Integrity report for Beyond GRPO and On-Policy Distillation: An Empirical Sparse-to-Dense Reward Principle for Language-Model Post-Training

A machine-verified record of the checks Pith has run against this paper: detector runs, findings, signed bundle events, and canonical identifiers.

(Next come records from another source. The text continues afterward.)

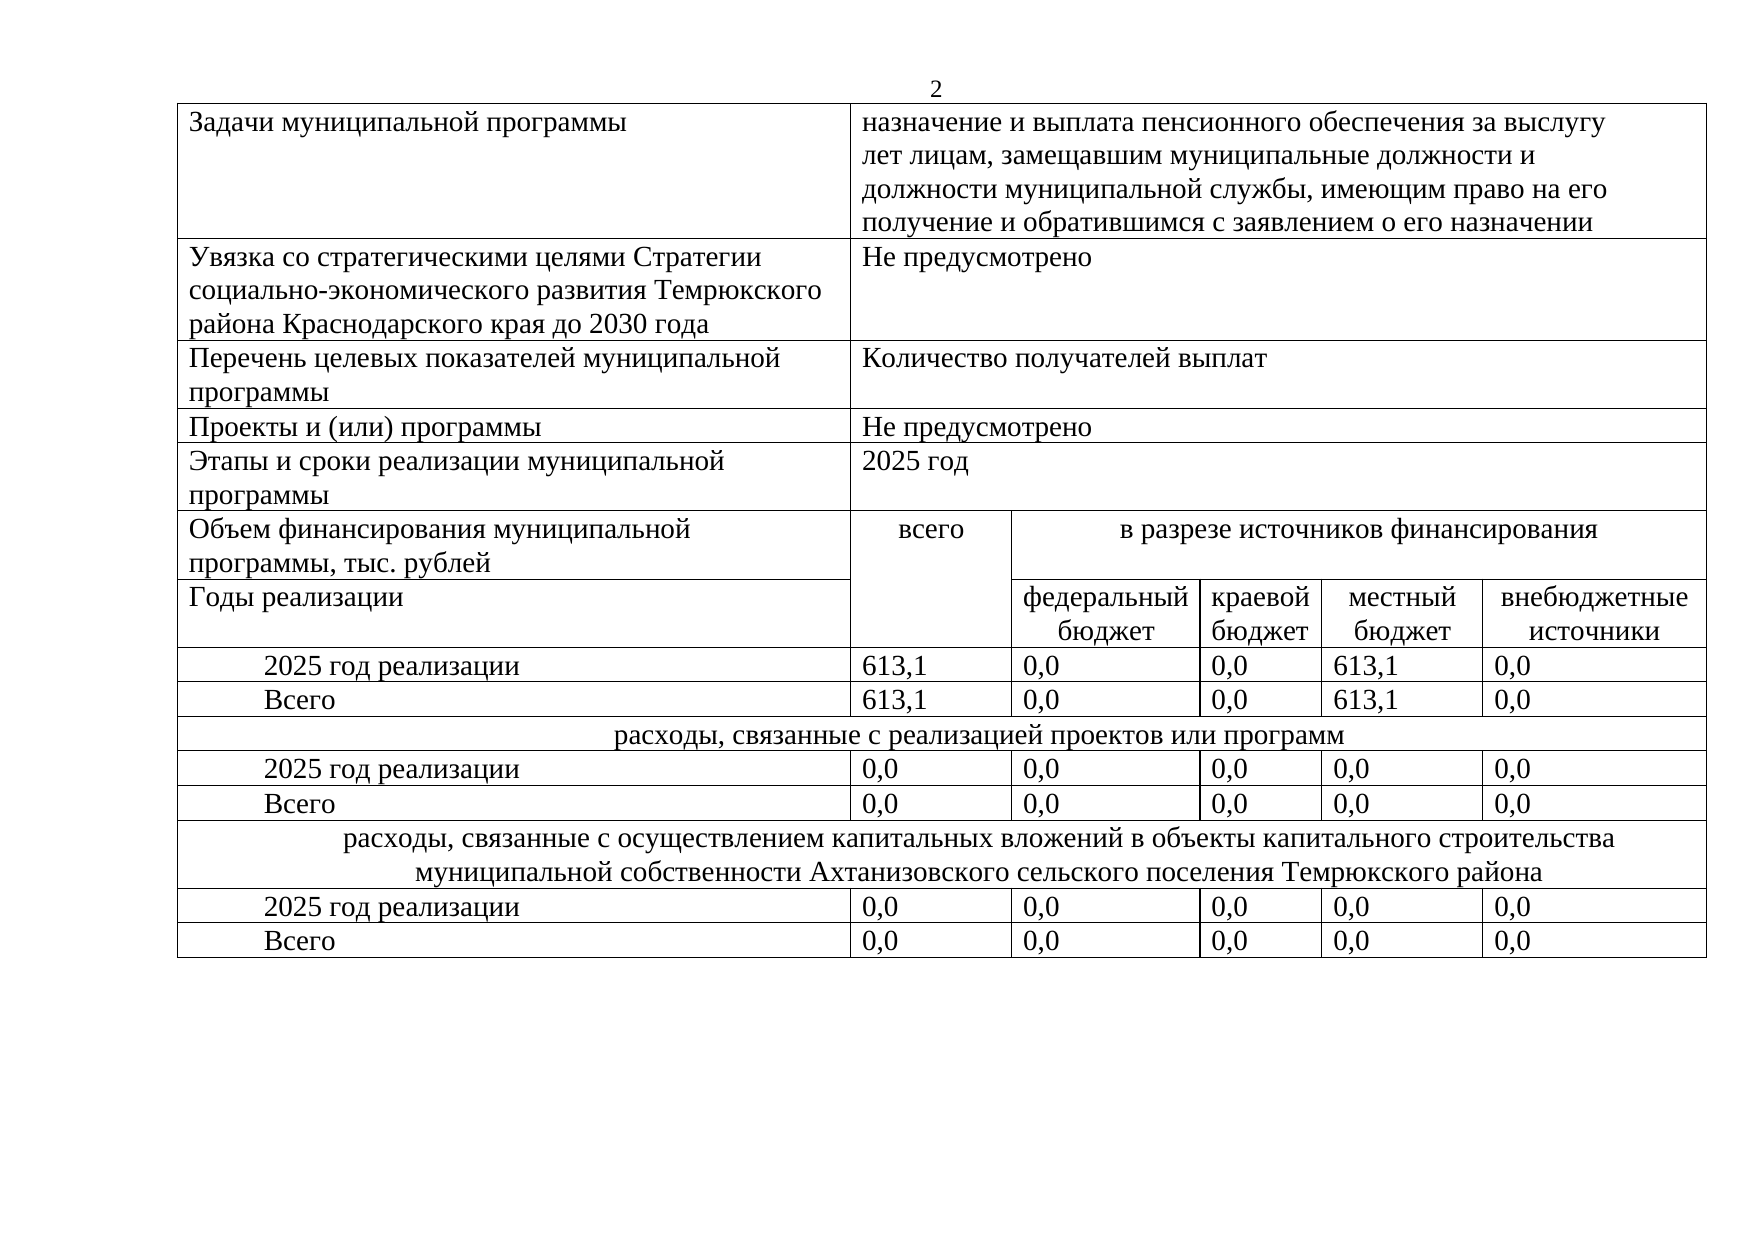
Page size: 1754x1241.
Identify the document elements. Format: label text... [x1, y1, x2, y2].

table_cell 2025 год реализации [178, 889, 850, 922]
table_cell 0,0 [1012, 751, 1199, 785]
table_cell Годы реализации [178, 580, 850, 647]
table_cell всего [851, 511, 1011, 647]
table_cell внебюджетные источники [1483, 580, 1706, 647]
table_cell 0,0 [1012, 889, 1199, 922]
table_cell 0,0 [1201, 923, 1321, 957]
table_cell 0,0 [1483, 682, 1706, 716]
table_cell 0,0 [1322, 786, 1482, 819]
table_cell 613,1 [1322, 648, 1482, 681]
table_cell Количество получателей выплат [851, 341, 1706, 408]
table_cell 0,0 [1483, 786, 1706, 819]
table_cell 0,0 [1322, 923, 1482, 957]
table_cell 0,0 [851, 786, 1011, 819]
table_cell 0,0 [1012, 682, 1199, 716]
table_cell 0,0 [1483, 889, 1706, 922]
table_cell 0,0 [1322, 751, 1482, 785]
table_cell 0,0 [1201, 751, 1321, 785]
table_cell местный бюджет [1322, 580, 1482, 647]
table_cell назначение и выплата пенсионного обеспечения за выслугу лет лицам, замещавшим муниципальные должности и должности муниципальной службы, имеющим право на его получение и обратившимся с заявлением о его назначении [851, 104, 1706, 238]
table_cell 0,0 [1201, 786, 1321, 819]
table_cell Всего [178, 786, 850, 819]
table_cell 2025 год [851, 443, 1706, 510]
table_cell краевой бюджет [1201, 580, 1321, 647]
table_cell расходы, связанные с осуществлением капитальных вложений в объекты капитального строительства муниципальной собственности Ахтанизовского сельского поселения Темрюкского района [178, 821, 1706, 888]
table_cell 0,0 [851, 923, 1011, 957]
table_cell Задачи муниципальной программы [178, 104, 850, 238]
table_cell 0,0 [1483, 923, 1706, 957]
table_cell 0,0 [1483, 751, 1706, 785]
table_cell 0,0 [851, 751, 1011, 785]
table_cell 0,0 [1201, 682, 1321, 716]
table_cell 0,0 [1012, 786, 1199, 819]
table_cell расходы, связанные с реализацией проектов или программ [178, 717, 1706, 750]
table_cell 0,0 [851, 889, 1011, 922]
table_cell Объем финансирования муниципальной программы, тыс. рублей [178, 511, 850, 578]
table_cell Всего [178, 682, 850, 716]
table_cell Не предусмотрено [851, 239, 1706, 339]
table_cell 613,1 [1322, 682, 1482, 716]
table_cell Всего [178, 923, 850, 957]
table_cell 0,0 [1201, 648, 1321, 681]
table_cell Увязка со стратегическими целями Стратегии социально-экономического развития Темрюкского района Краснодарского края до 2030 года [178, 239, 850, 339]
table_cell 0,0 [1322, 889, 1482, 922]
table_cell Проекты и (или) программы [178, 409, 850, 442]
table_cell 613,1 [851, 682, 1011, 716]
table_cell 2025 год реализации [178, 751, 850, 785]
table_cell 613,1 [851, 648, 1011, 681]
table_cell 0,0 [1201, 889, 1321, 922]
table_cell 0,0 [1012, 923, 1199, 957]
table_cell федеральный бюджет [1012, 580, 1199, 647]
table_cell Не предусмотрено [851, 409, 1706, 442]
table_cell 0,0 [1483, 648, 1706, 681]
table_cell 0,0 [1012, 648, 1199, 681]
table_cell Перечень целевых показателей муниципальной программы [178, 341, 850, 408]
table_cell в разрезе источников финансирования [1012, 511, 1706, 578]
table_cell Этапы и сроки реализации муниципальной программы [178, 443, 850, 510]
table_cell 2025 год реализации [178, 648, 850, 681]
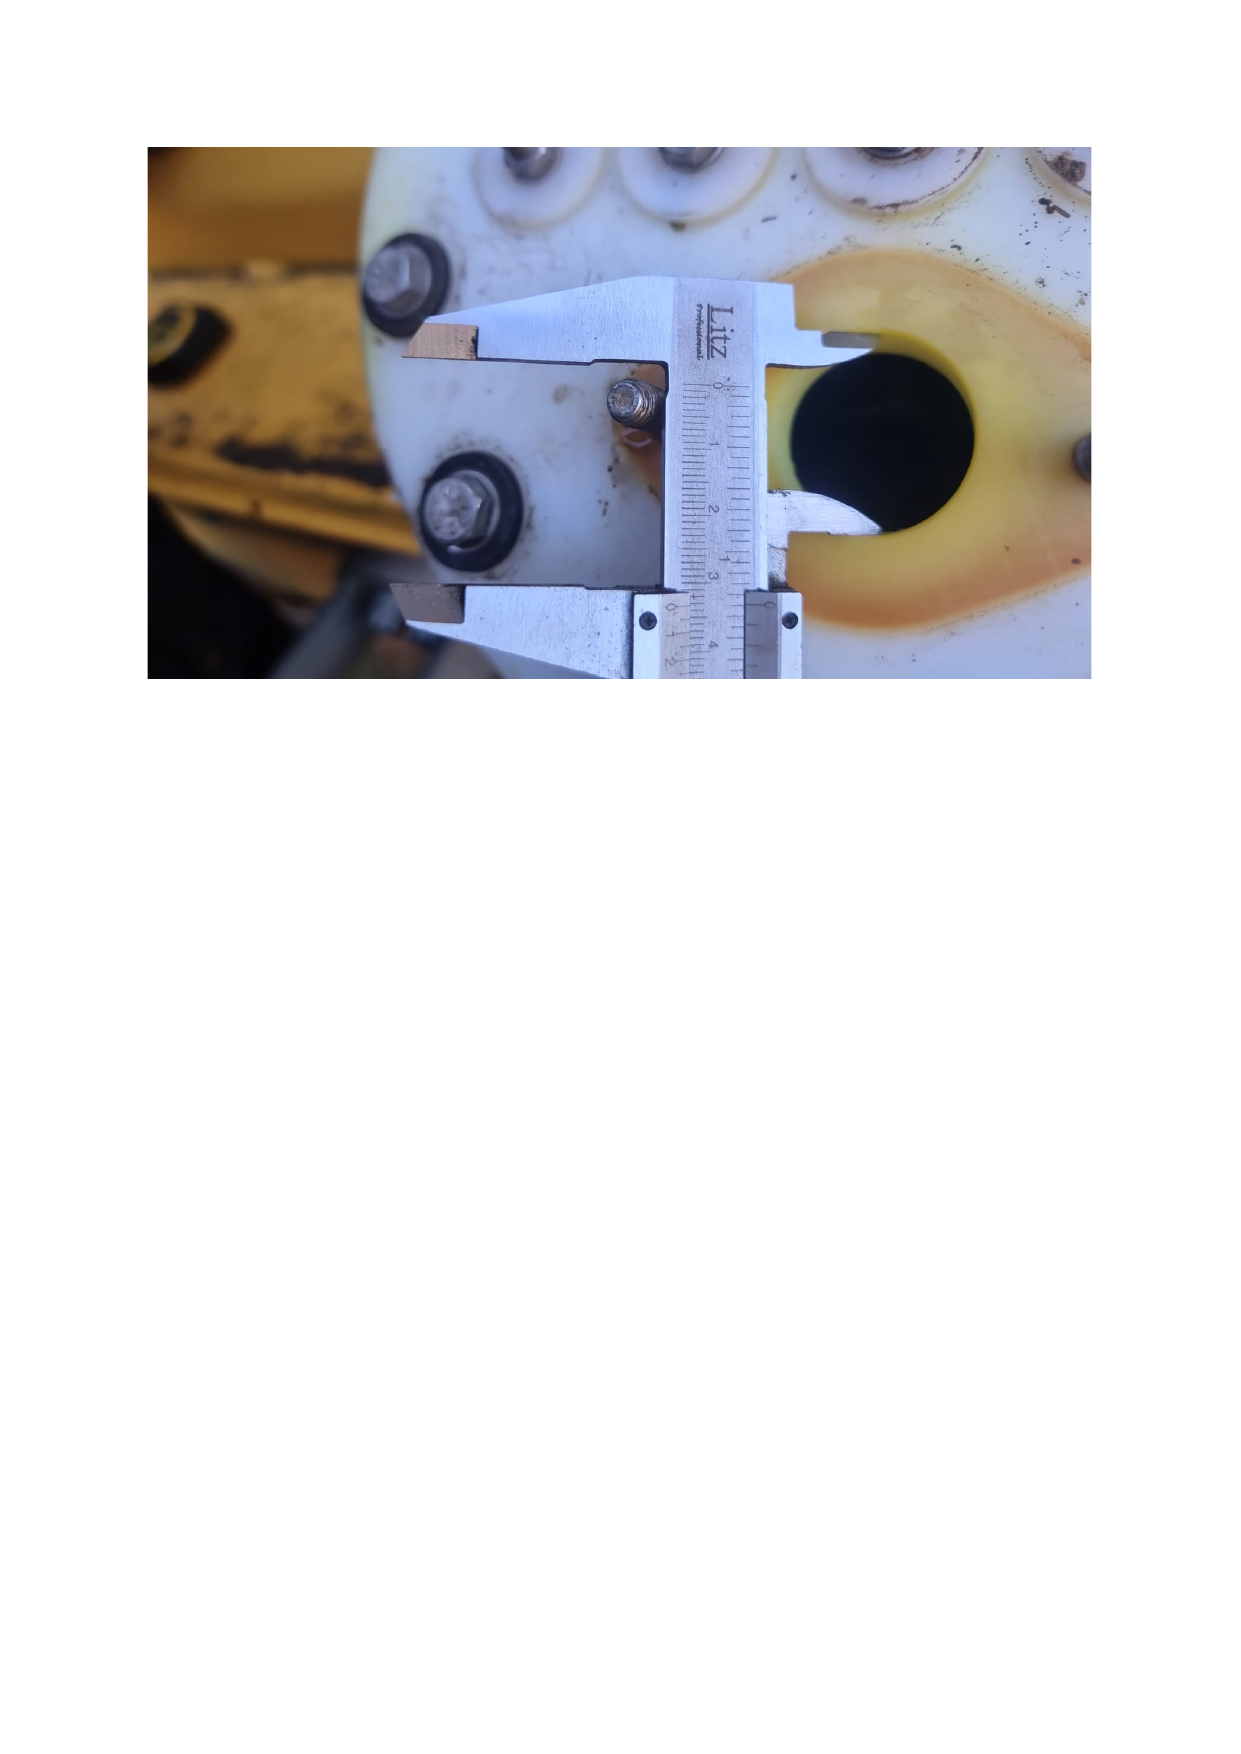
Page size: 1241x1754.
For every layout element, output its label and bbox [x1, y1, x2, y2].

picture [147, 147, 1092, 679]
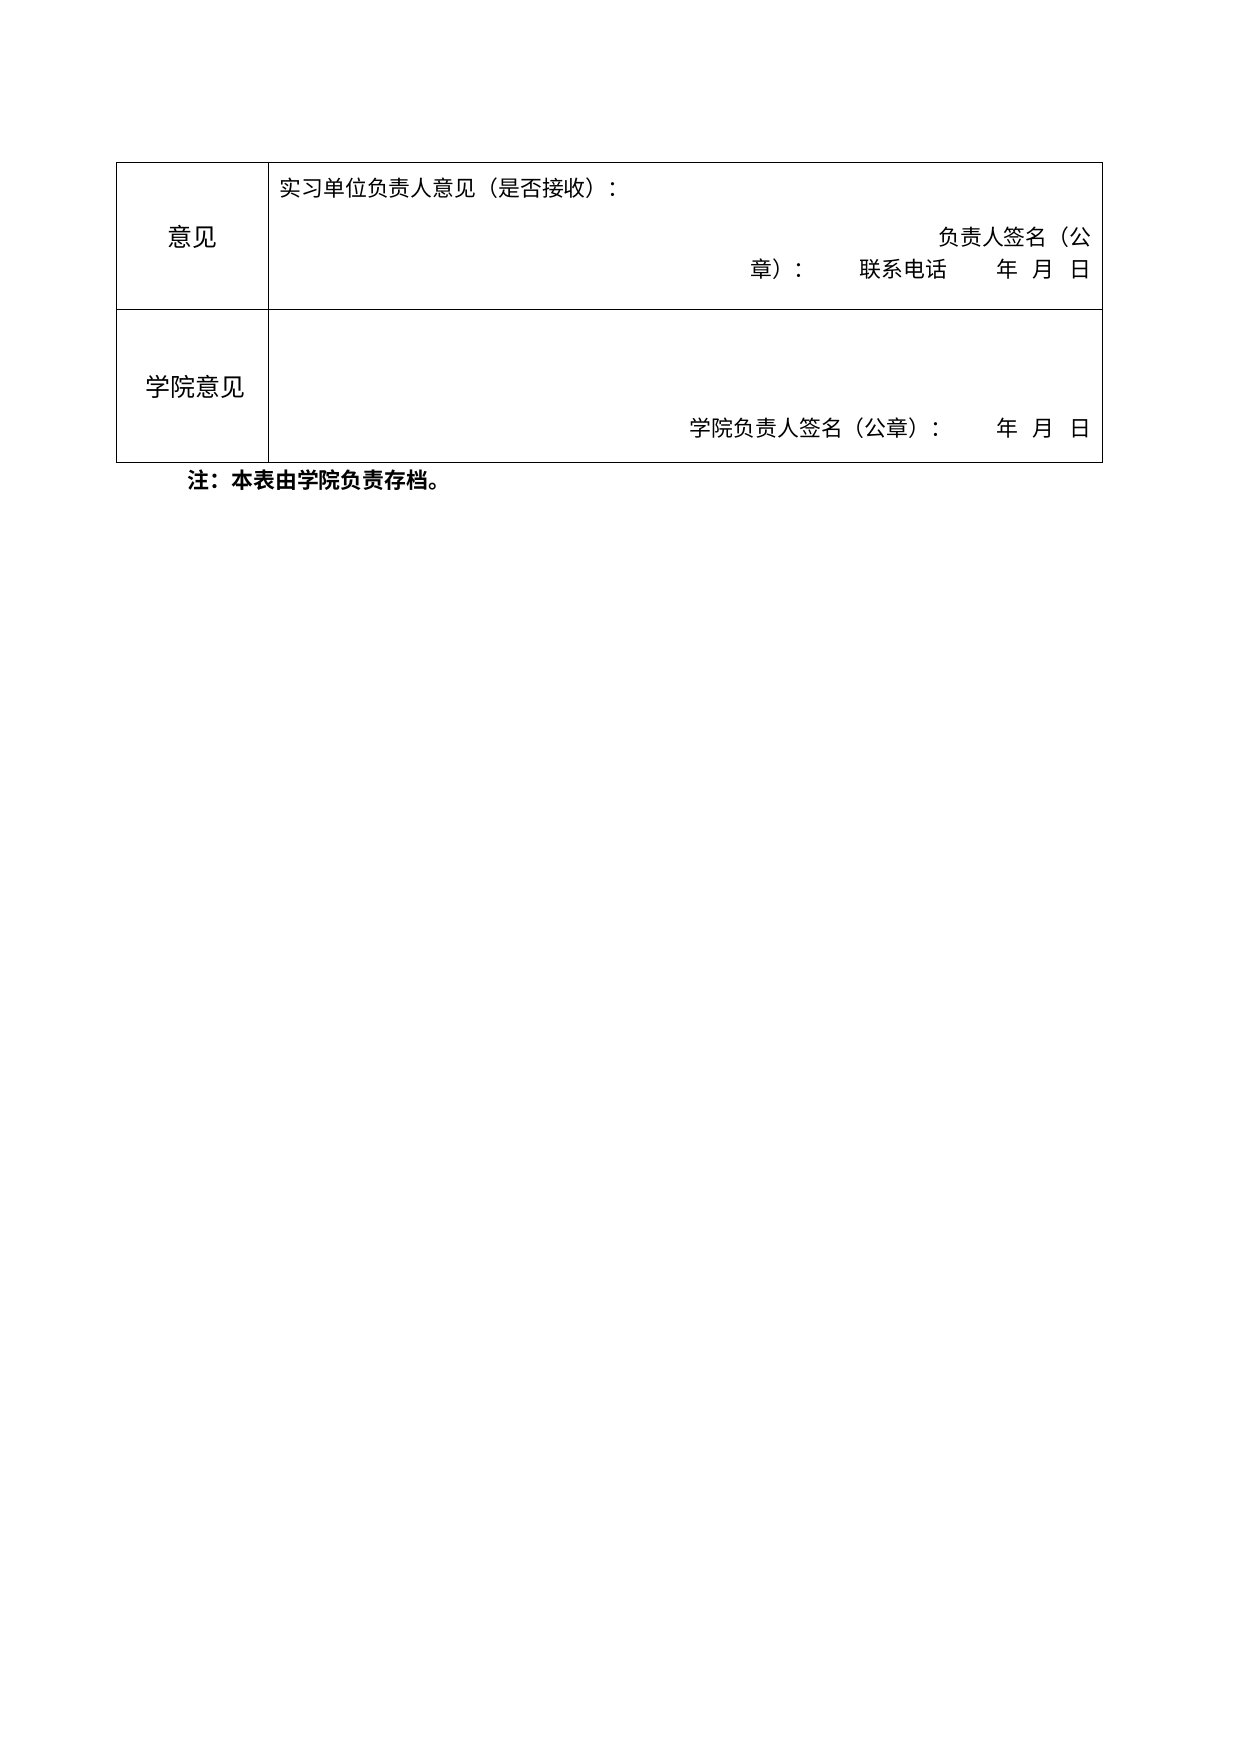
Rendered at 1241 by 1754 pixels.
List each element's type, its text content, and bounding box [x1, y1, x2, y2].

table_cell 实习单位 意见 [117, 163, 268, 309]
table_cell 学院意见 [117, 310, 268, 462]
table_cell 实习单位负责人意见（是否接收）： 负责人签名（公章）： 联系电话 年 月 日 [269, 163, 1102, 309]
text 注：本表由学院负责存档。 [187, 463, 1053, 495]
table_cell 学院负责人签名（公章）： 年 月 日 [269, 310, 1102, 462]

arXiv:2605.12483 · pith:2026:URSNDDDQZODJVNCAIOQO6TBQP7

0Critical

0Advisory

9Detectors run

2026-05-26Last checked

Paper page arXiv integrity.json bundle.json

Detector runs

ai_meta_artifact completed v1.0.0 · findings 0 · 2026-05-26 20:46:07.546555+00:00

doi_compliance completed v1.0.0 · findings 0 · 2026-05-21 03:58:45.907817+00:00

doi_title_agreement completed v1.0.0 · findings 0 · 2026-05-21 01:31:33.687824+00:00

doi_compliance completed v1.0.0 · findings 0 · 2026-05-21 01:08:28.277099+00:00

doi_title_agreement completed v1.0.0 · findings 0 · 2026-05-21 01:01:33.184708+00:00

claim_evidence completed v1.0.0 · findings 0 · 2026-05-19 22:21:57.804122+00:00

ai_meta_artifact completed v1.0.0 · findings 0 · 2026-05-19 10:34:39.758162+00:00

doi_title_agreement completed v1.0.0 · findings 0 · 2026-05-19 08:01:17.948604+00:00

doi_compliance completed v1.0.0 · findings 0 · 2026-05-19 07:26:27.872311+00:00

Findings

No public integrity findings for this paper.

Signed record

The machine-readable record for this paper lives at /pith/URSNDDDQ/integrity.json. Pith Number bundles also include signed pith.integrity.v1 events where a Pith Number exists.